Birini sevmek neden bu kadar zor?

Cevabı hatırlamıyorum. Judith Butler esasen bir cevap da beklemeyen bu soru üzerine ne konuşmuştu o da hiç aklımda yok şimdi. O gün orada bulunanlardan biri hatırlar belki. Fakat soru müthiş bir soruydu. Heteronormatif bir toplumsal cinsiyet düzeni içinde yaşarken, bu düzenle belirgin bir sorununuzun olup olmadığından, düzen içi ya da düzen dışılıktan bağımsız bir biçimde, birini sevmek zordur... Kuşkusuz LGBTI+ kimlikler için katbekat daha zordur ama tam da onlar için zor olduğundan, herkes için de zordur. Başkalarının hayatını cehennemi zorluklara sürükleyen bir dünya herkesin cehennemidir... İnsanın içine cehennem bir şekilde sızmamış olsa, bir yetişkinin kimi nasıl, neden sevdiğine niye karışsın ki? Üç günlük hayat...

Başladığımız noktaya dönecek olursak, zaman hızla geçiyor. Sonra işte her şey gelip sana dayanıyor. Birini sevmek hep ve daima zorsa, bir yandan zorluğu olabildiğince göze almak ama bir yandan da sevilmeyi, yani başkasının seni sevebilmesini bir parça kolaylaştırmak gerekiyor galiba. Zira yirminci yüzyılda türetilmiş bir mit olarak, “olduğun gibi kabul edilme” mitiyle devam edemiyorsun. Öyle bir şey yok... Olduğumuz gibi sevilmeye kalkamayız. Çünkü herkes olduğu gibi sevilmek ister. Birbirimizin olduğu şeye birazcık yaklaşmayı denememiz gerekiyor. Yoksa ya sev ya terk et diyen ülkemize benzeriz...
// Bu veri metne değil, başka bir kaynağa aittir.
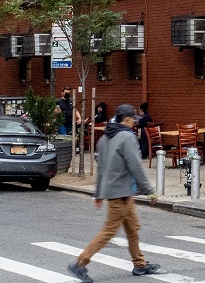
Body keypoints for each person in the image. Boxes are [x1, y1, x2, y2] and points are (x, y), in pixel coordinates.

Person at [66, 104, 161, 282]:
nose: (135, 123)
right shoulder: (127, 137)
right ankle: (80, 263)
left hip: (116, 192)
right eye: (133, 120)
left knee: (133, 228)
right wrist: (150, 190)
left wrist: (99, 194)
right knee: (108, 232)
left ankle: (140, 264)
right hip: (122, 193)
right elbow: (135, 165)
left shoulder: (105, 138)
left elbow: (101, 168)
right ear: (126, 119)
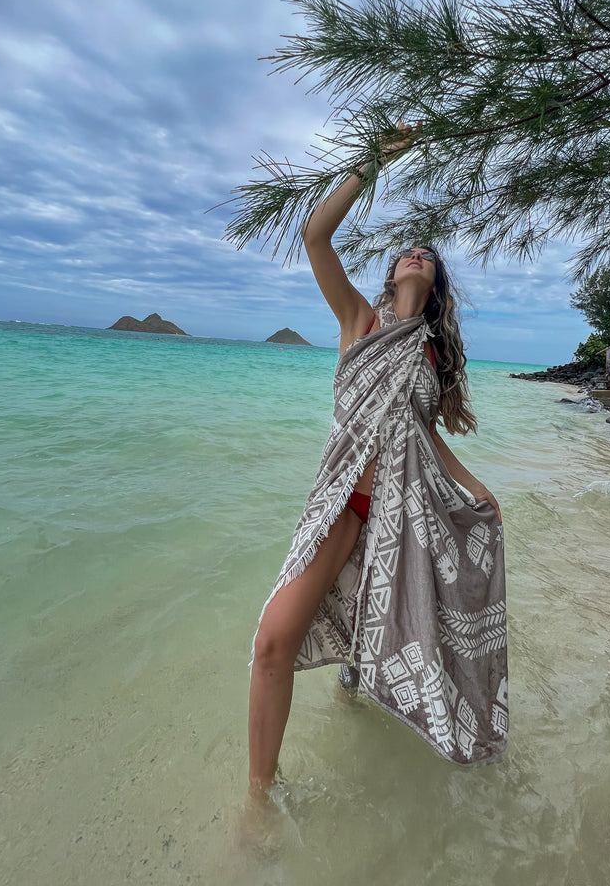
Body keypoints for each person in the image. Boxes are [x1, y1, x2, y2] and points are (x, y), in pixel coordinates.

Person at [247, 127, 508, 800]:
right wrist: (372, 161)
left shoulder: (430, 357)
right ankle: (259, 797)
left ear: (434, 283)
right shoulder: (359, 321)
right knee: (274, 642)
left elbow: (424, 436)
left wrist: (474, 486)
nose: (417, 254)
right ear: (391, 275)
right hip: (346, 505)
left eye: (428, 256)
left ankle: (361, 701)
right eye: (407, 252)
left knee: (384, 640)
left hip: (405, 517)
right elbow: (315, 236)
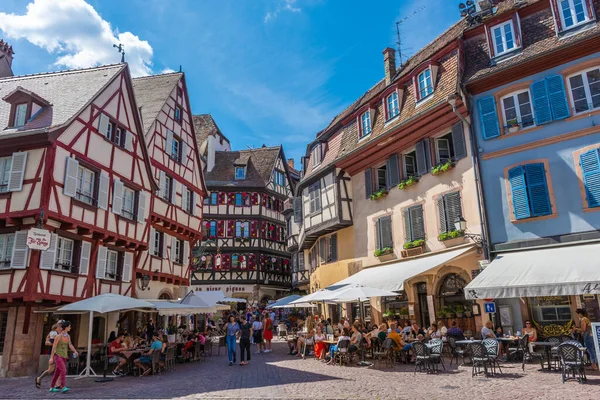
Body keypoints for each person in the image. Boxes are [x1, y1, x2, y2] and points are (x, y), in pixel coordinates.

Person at [48, 321, 78, 393]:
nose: (70, 328)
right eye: (69, 326)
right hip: (57, 355)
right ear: (66, 327)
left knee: (57, 372)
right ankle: (63, 386)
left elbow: (70, 344)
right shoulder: (58, 336)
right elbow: (54, 347)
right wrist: (51, 357)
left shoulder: (68, 336)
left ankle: (52, 387)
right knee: (63, 370)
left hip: (64, 356)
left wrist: (75, 351)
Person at [36, 321, 63, 389]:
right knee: (50, 369)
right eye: (60, 325)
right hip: (52, 353)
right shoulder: (52, 333)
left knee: (59, 368)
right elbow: (46, 342)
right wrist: (55, 344)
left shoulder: (62, 333)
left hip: (59, 353)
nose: (61, 327)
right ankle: (39, 378)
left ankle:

İyi seneler, güzel sevmeler olsun...


Sevilay Çelenk Kimdir?

Sevilay Çelenk Ankara Üniversitesi İletişim Fakültesi Radyo Televizyon ve Sinema bölümünde öğretim üyesi iken barış imzacısı olması nedeniyle 6 Ocak 2017 tarihinde 679 sayılı KHK ile görevinden ihraç edildi. Lisans eğitimini aynı üniversitenin Siyasal Bilgiler Fakültesi Uluslararası İlişkiler bölümünde 1990 yılında tamamladı. 1994 yılında kurulmuş olan ancak 2001 yılında kendini feshederek Eğitim Sen'e katılan Öğretim Elemanları Sendikası'nda (ÖES) iki dönem yönetim kurulu üyeliği yaptı. Türkiye'nin sivil toplum alanında tarihsel ağırlığa sahip kurumlarından biri olan Mülkiyeliler Birliği'nin 2012-2014 yılları arasında genel başkanı oldu. Birliğin uzun tarihindeki ikinci kadın başkandır. Eğitim çalışmaları kapsamında Japonya ve Almanya'da bulundu. Estonya Tallinn Üniversitesi'nde iki yıl süreyle dersler verdi. Televizyon-Temsil-Kültür, Başka Bir İletişim Mümkün, İletişim Çalışmalarında Kırılmalar ve Uzlaşmalar başlıklı telif ve derleme kitapların sahibidir. Türkiye'de Medya Politikaları adlı kitabın yazarlarındandır. Çok sayıda akademik dergi yanında, bilim, sanat ve siyaset dergilerinde makaleleri yayımlandı. Birçok gazetede ve başta Bianet olmak üzere internet haberciliği yapan mecralarda yazılar yazdı.